2. Hillary has lots of political experience for the office of President. Sure, she has experience, but I wouldn’t go so far to argue that Hillary Clinton’s experience is above and beyond anyone else’s. Despite her work on the universal healthcare bill in ’94, we shouldn’t count her time as First Lady. It’s not an elected or appointed office, which was one reason why Mrs. Clinton found herself in an antagonistic relationship with Congress and the American public.

So, that leaves her time in the Senate (which I commented on in 1.) and her time as Secretary of State. In the former position, there’s still the fact that she voted for action in Iraq in ’02. In the latter position, there’s the theme of inaction in terms of Iran, the Arab Spring, and yes, despite the right-wing hyperbole, Benghazi. It seems that John Kerry as Secretary of State has found himself doing a lot more in one year than Mrs. Clinton did in four. I’m not sure that Hillary Clinton’s experience is one that should be used as justification for a four-year-long victory lap conducted on her behalf by her supporters.

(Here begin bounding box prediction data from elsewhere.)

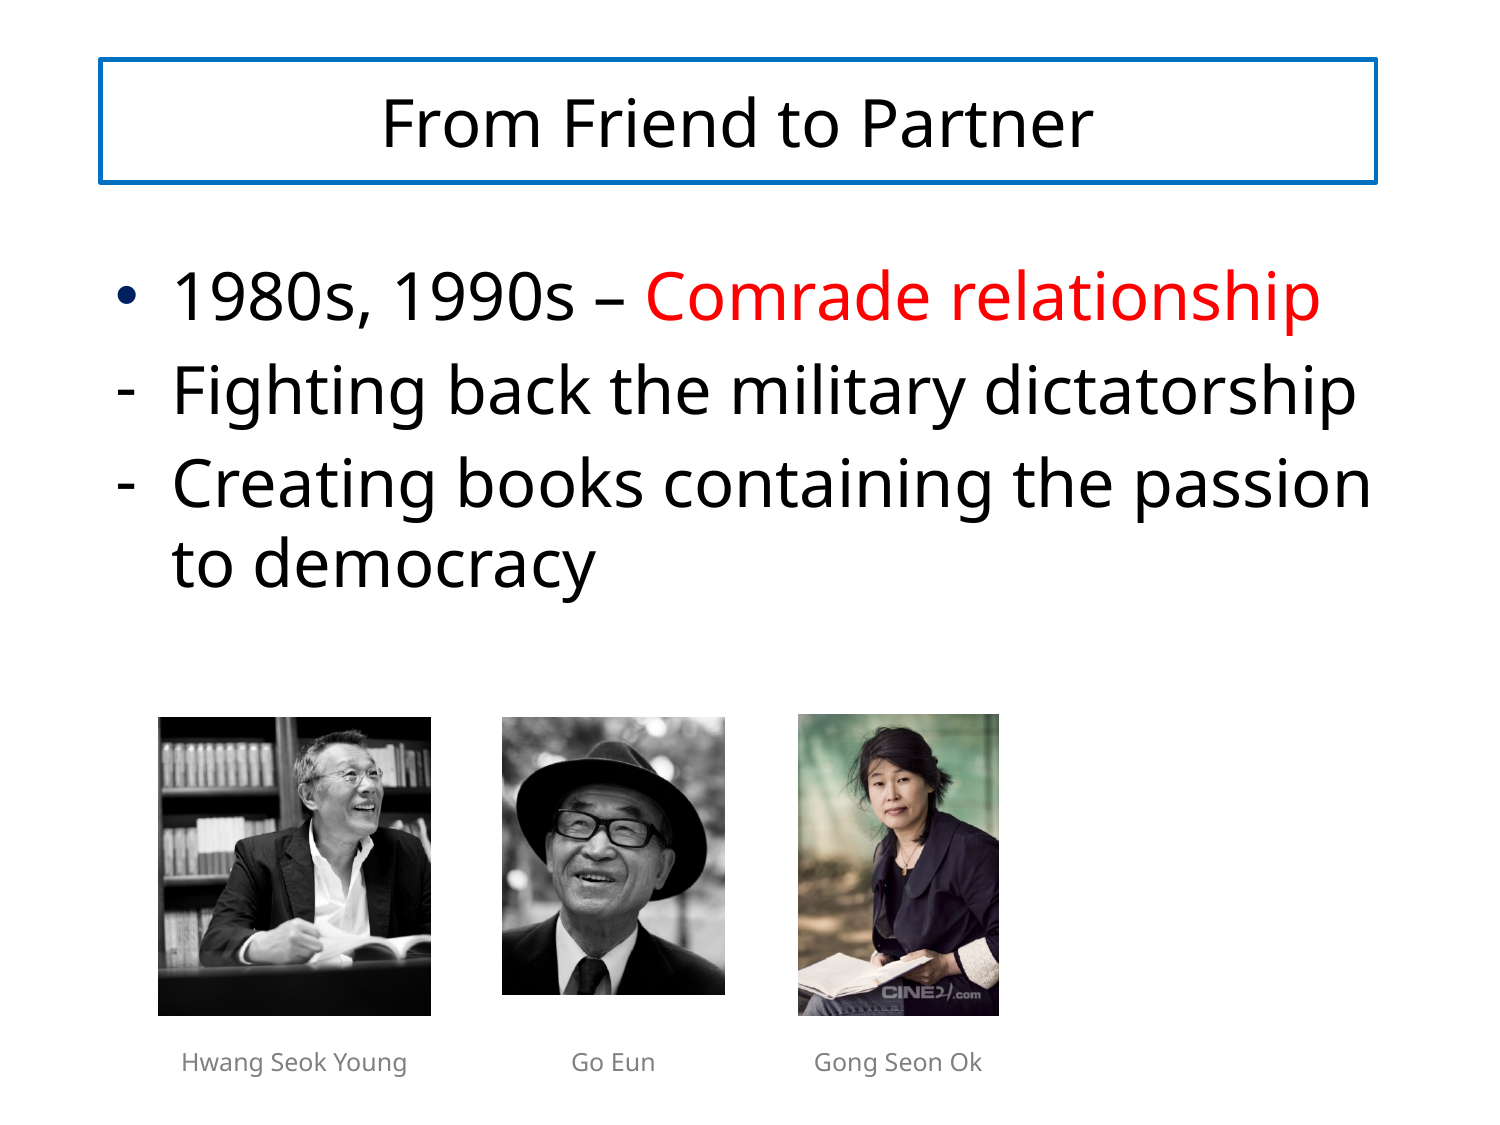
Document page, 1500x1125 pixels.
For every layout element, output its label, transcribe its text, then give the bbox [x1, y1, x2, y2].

picture [502, 716, 725, 995]
list 1980s, 1990s – Comrade relationship Fighting back the military dictatorship Creating books containing the passion to democracy [100, 246, 1449, 693]
text_box Hwang Seok Young [122, 1038, 441, 1084]
picture [797, 714, 999, 1016]
title From Friend to Partner [100, 59, 1376, 183]
text_box Go Eun [441, 1038, 726, 1084]
text_box Gong Seon Ok [726, 1038, 1071, 1084]
picture [158, 716, 431, 1016]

Logo of Hillary Rodham Clinton presidential campaign, December 13, 2008. (718 Bot via Wikipedia). Qualifies as fair use under US Copyright laws -- low resolution/critical commentary re: Hillary Clinton's possible 2016 Presidential run, a subject of public interest.

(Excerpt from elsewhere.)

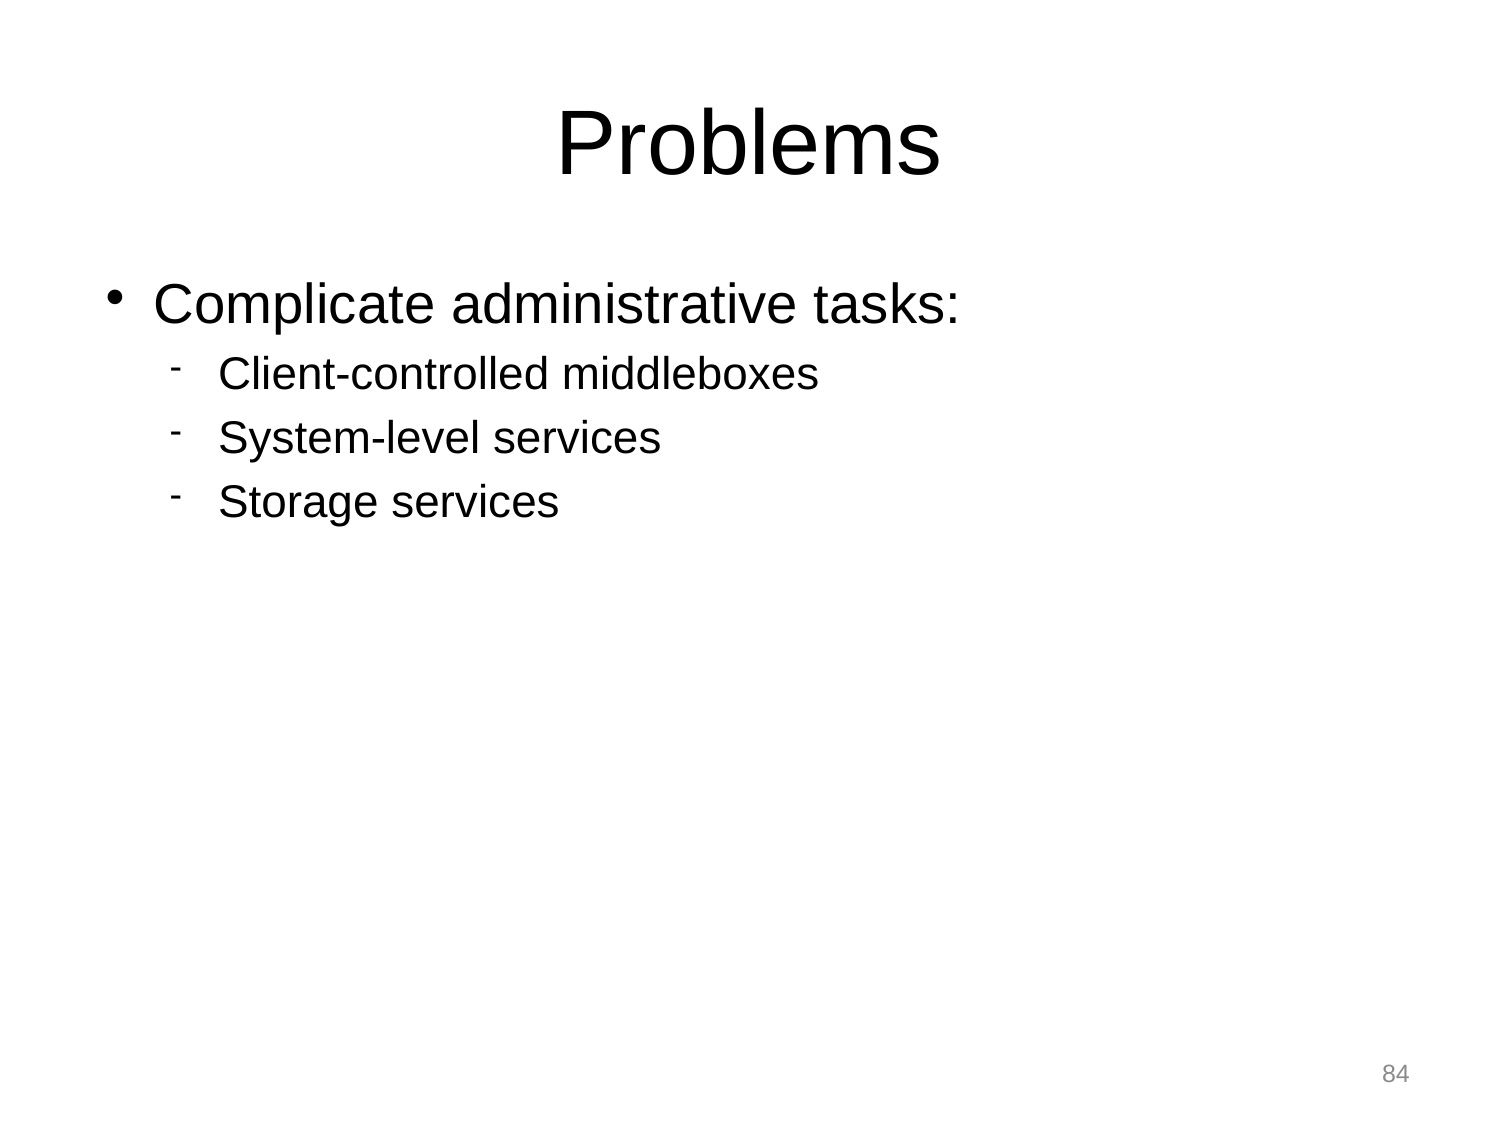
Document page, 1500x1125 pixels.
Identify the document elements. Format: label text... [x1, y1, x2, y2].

slide_number 84 [1074, 1042, 1425, 1103]
title Problems [74, 44, 1425, 233]
list Complicate administrative tasks: Client-controlled middleboxes System-level services Storage services [74, 263, 1395, 916]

Logo of Hillary Rodham Clinton presidential campaign, December 13, 2008. (718 Bot via Wikipedia). Qualifies as fair use under US Copyright laws — low resolution/critical commentary re: Hillary Clinton’s possible 2016 Presidential run, a subject of public interest.

3. Hillary Clinton has a unique set of experiences that make her preeminently qualified to be President. No. Not buying this argument. Without a gun to my head, I can think of people whose combination of direct political experiences and diverse set of life experiences would be good potential candidates for President, even in ’16. Joe Biden, Elizabeth Warren, Patty Murray, and Tammy Baldwin, and that’s just the Vice President and the US Senate. That Hillary Clinton learned how to be President by osmosis from being married to Bill isn’t comforting at all. If she follows POTUS 42’s strategy of testing-the-wind-with-right-index-finger triangulation, we will all suffer for it. Plus, by this definition, shouldn’t Michelle Obama run for President in ’16 also?

Would Hillary Clinton be a terrible choice? No. But she would be an uninspiring one, one whose organizational and management skills would be in question from day one, precisely because of the political and other experiential baggage she’s carried for more than twenty years. The office of President is already one that’s been bought and paid for in recent decades. The coronation of Hillary Clinton, if successful, will continue this trend, and to the detriment of every ordinary American, male, female and transgender.